### [Trecho fornecido]
Diante de uma safra recorde nos EUA, onde a colheita já atingia a 93% da área no dia 12/11, contra 95% na média histórica, o mercado se volta para a América do Sul e verifica que, por aqui, há um quadro de aumento de área semeada igualmente, além de um clima que, no geral, está propício ao plantio e desenvolvimento da planta semeada. Assim, pelo lado da oferta há pouco a esperar no sentido de recuperação das cotações.

Ao mesmo tempo, a firmeza do dólar, somada a forte queda nos preços internacionais do petróleo, ajudaram a puxar para baixo as cotações da soja e derivados durante a semana. Para complicar o quadro, os chineses embargaram dois navios devido a falta de certificados que garantissem a procedência das variedades de soja transgênica ali transportadas. A China adicionou, recentemente, novos protocolos para variedades de soja, como medida preventiva. Isso deixa o mercado mais tenso, pois a qualquer momento os chinese podem enviar de volta navios com o produto.

Por outro lado, os fundos especulativos ainda possuem 46.000 contratos de compra, deixando a entender que logo mais poderão reiniciar um processo de vendas. Além disso, no mercado físico as exportações estadunidenses de soja estão praticamente paradas, em um momento em que há abundância de soja nos EUA e os estoques tendem a crescer ainda mais.

Em síntese, o mercado deve continuar oscilando dentro do patamar de US$ 9,50 e US$ 10,00/bushel nos próximos dias e mesmo semanas, salvo uma ocorrência surpreendente.

No Brasil, os preços se mantiveram em pequena alta, apoiados pelo câmbio que voltou a flertar com R$ 3,30 por dólar. Desta maneira, a média gaúcha no balcão fechou a semana em R$ 63,69/saco, enquanto os lotes giraram entre R$ 68,00 e R$ 68,50/saco. Nas demais praças nacionais os lotes oscilaram entre R$ 58,00/saco em Sorriso (MT) e R$ 71,00/saco em Campos Novos (SC), passando por R$ 62,00 em Chapadão do Sul e São Gabriel (MS); R$ 64,00 em Goiatuba (GO), R$ 63,00 em Pedro Afonso (TO); e R$ 65,00 em Uruçuí (PI).

Por enquanto, após as dificuldades iniciais pela falta de chuvas, o plantio avança bem, não havendo razões aparentes para preocupações.

Neste sentido, até o dia 10/11 o plantio nacional de soja chegava a 56% da área esperada, contra 60% na média histórica para esta data. No Rio Grande do Sul o plantio atingia 28%, contra 25% na média; no Paraná 87% estava semeado, contra 81% na média; no Mato Grosso 79% plantado , contra 84%; Mato Grosso do Sul 94%, contra 85% na média; Goiás 40%, contra 67% na média; São Paulo 65%, contra 61% na média; Minas Gerais 30%, contra 41% na média; Bahia 17%, contra 15%; e Santa Catarina 47% semeado, contra 51% na média. Nota-se que Goiás, Minas Gerais e Santa Catarina estão ainda com os maiores atrasos no plantio, porém, nesta última semana o mesmo registrou boa recuperação.

### [Dados fornecidos]
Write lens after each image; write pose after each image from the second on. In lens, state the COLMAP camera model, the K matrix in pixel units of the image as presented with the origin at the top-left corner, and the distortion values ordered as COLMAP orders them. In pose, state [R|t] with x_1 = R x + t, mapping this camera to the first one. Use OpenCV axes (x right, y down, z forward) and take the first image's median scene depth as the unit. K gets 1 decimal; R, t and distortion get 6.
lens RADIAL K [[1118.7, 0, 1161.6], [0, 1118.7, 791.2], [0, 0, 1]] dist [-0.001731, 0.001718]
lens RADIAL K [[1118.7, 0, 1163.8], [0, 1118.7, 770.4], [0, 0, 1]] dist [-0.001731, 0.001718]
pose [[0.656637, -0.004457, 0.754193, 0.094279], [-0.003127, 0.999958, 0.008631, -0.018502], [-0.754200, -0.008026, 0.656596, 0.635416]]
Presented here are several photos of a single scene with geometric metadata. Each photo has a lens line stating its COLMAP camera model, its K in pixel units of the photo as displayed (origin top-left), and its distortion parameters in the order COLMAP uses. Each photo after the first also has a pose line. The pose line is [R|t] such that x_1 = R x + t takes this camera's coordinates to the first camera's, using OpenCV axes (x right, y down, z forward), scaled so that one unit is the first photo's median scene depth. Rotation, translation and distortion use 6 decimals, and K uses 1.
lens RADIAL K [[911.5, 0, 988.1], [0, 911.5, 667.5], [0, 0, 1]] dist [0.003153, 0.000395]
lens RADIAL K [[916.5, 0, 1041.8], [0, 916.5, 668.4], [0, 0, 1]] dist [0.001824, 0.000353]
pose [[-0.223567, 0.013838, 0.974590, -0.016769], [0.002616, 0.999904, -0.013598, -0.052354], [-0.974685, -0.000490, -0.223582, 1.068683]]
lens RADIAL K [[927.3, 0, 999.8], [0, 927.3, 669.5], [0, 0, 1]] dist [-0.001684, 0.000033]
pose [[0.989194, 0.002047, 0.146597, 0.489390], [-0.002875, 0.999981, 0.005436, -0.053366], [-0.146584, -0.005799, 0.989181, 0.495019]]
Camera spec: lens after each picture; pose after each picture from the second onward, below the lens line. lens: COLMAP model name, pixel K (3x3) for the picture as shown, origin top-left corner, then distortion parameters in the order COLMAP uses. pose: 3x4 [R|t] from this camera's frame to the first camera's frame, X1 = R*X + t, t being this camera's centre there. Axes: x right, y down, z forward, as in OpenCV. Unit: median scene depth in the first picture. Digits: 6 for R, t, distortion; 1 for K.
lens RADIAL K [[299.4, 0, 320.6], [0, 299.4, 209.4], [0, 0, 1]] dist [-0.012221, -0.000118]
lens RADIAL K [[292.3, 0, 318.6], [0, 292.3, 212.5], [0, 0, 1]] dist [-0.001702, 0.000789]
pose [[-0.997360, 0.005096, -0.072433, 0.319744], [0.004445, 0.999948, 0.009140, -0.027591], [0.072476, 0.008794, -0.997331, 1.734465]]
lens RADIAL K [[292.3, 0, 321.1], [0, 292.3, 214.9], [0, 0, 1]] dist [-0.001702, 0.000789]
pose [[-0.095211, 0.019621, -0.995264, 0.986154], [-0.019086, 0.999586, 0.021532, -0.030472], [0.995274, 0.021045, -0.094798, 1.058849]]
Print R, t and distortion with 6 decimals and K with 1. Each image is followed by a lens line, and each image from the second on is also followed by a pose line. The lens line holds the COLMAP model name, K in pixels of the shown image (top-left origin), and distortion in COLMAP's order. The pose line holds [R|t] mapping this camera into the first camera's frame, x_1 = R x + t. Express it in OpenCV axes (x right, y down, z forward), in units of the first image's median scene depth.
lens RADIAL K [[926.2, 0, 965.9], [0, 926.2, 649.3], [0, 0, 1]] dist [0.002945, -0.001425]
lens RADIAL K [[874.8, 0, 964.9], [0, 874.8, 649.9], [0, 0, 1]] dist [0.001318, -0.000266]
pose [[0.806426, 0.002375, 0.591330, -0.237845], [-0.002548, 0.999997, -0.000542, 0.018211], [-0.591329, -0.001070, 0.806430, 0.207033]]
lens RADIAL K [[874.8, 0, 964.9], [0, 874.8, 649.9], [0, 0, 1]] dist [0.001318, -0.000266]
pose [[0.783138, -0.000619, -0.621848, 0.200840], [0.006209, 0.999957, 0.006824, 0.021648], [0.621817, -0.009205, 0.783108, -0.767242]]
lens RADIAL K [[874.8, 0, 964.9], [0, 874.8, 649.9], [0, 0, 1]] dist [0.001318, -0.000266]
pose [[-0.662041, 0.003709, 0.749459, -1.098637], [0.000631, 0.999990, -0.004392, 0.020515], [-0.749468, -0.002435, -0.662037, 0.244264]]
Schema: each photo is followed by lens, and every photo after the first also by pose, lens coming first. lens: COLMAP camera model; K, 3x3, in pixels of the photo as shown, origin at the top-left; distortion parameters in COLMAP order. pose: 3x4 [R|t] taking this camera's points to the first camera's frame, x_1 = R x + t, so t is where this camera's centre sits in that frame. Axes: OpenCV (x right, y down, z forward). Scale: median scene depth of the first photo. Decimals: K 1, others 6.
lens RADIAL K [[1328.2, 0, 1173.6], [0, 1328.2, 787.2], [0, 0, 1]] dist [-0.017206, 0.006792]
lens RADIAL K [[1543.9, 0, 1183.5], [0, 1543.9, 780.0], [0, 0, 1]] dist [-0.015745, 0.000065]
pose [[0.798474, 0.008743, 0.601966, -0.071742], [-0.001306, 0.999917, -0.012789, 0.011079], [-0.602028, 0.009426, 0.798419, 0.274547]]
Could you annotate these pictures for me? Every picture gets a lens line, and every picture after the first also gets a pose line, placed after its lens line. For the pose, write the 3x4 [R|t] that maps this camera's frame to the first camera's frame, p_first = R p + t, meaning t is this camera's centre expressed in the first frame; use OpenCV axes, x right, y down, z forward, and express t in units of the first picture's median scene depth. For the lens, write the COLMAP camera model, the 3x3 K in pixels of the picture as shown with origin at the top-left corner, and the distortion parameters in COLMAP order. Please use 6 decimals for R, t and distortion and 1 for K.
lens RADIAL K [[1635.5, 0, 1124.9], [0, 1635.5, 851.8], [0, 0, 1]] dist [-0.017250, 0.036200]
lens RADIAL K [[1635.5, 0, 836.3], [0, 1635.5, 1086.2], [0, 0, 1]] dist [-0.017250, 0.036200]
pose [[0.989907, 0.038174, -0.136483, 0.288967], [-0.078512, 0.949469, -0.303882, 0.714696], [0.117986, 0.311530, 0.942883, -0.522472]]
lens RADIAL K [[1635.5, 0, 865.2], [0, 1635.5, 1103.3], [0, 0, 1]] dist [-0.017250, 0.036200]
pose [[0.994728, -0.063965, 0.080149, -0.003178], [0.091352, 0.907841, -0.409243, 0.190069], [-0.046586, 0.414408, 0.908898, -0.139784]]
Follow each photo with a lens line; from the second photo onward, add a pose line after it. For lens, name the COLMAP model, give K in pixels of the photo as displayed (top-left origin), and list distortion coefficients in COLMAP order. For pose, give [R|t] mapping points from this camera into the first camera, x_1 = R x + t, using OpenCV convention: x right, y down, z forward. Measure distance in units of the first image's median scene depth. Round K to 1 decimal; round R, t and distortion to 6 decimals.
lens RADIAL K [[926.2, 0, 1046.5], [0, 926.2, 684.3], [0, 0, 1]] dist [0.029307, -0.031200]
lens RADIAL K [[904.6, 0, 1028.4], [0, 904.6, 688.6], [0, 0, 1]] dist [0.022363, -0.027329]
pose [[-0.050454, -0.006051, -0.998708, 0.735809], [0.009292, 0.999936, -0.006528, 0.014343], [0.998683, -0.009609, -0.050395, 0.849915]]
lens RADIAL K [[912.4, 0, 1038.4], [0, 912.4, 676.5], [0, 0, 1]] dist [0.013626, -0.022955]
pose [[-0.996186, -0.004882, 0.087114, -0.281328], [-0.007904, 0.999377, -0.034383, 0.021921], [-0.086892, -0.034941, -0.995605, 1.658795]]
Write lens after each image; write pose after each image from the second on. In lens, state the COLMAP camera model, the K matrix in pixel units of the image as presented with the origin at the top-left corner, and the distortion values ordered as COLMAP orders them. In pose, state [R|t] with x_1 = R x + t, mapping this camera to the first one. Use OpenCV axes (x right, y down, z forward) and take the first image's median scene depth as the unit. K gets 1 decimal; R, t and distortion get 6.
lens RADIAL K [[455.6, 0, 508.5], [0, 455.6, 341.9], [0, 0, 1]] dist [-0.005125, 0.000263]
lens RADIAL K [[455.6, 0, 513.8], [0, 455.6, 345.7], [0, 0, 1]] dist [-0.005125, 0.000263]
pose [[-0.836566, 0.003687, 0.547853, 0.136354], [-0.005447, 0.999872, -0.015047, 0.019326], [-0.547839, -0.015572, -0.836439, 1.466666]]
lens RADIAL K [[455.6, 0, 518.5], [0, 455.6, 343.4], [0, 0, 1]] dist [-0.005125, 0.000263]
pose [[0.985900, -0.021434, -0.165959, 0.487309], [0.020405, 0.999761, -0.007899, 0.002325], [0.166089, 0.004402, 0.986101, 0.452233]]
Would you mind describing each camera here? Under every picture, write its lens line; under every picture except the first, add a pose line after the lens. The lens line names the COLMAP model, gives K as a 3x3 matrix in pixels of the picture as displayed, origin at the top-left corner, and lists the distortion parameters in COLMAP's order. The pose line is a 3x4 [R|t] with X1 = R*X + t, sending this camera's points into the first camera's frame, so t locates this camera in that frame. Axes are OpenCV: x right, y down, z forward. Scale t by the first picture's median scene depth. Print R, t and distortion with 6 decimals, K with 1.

### [O que fazer]
Extraia do texto sobre o mercado da soja, palavra por palavra, tudo desde "No Brasil, os" até "em Uruçuí (PI).".

### [Resultado da tarefa]
No Brasil, os preços se mantiveram em pequena alta, apoiados pelo câmbio que voltou a flertar com R$ 3,30 por dólar. Desta maneira, a média gaúcha no balcão fechou a semana em R$ 63,69/saco, enquanto os lotes giraram entre R$ 68,00 e R$ 68,50/saco. Nas demais praças nacionais os lotes oscilaram entre R$ 58,00/saco em Sorriso (MT) e R$ 71,00/saco em Campos Novos (SC), passando por R$ 62,00 em Chapadão do Sul e São Gabriel (MS); R$ 64,00 em Goiatuba (GO), R$ 63,00 em Pedro Afonso (TO); e R$ 65,00 em Uruçuí (PI).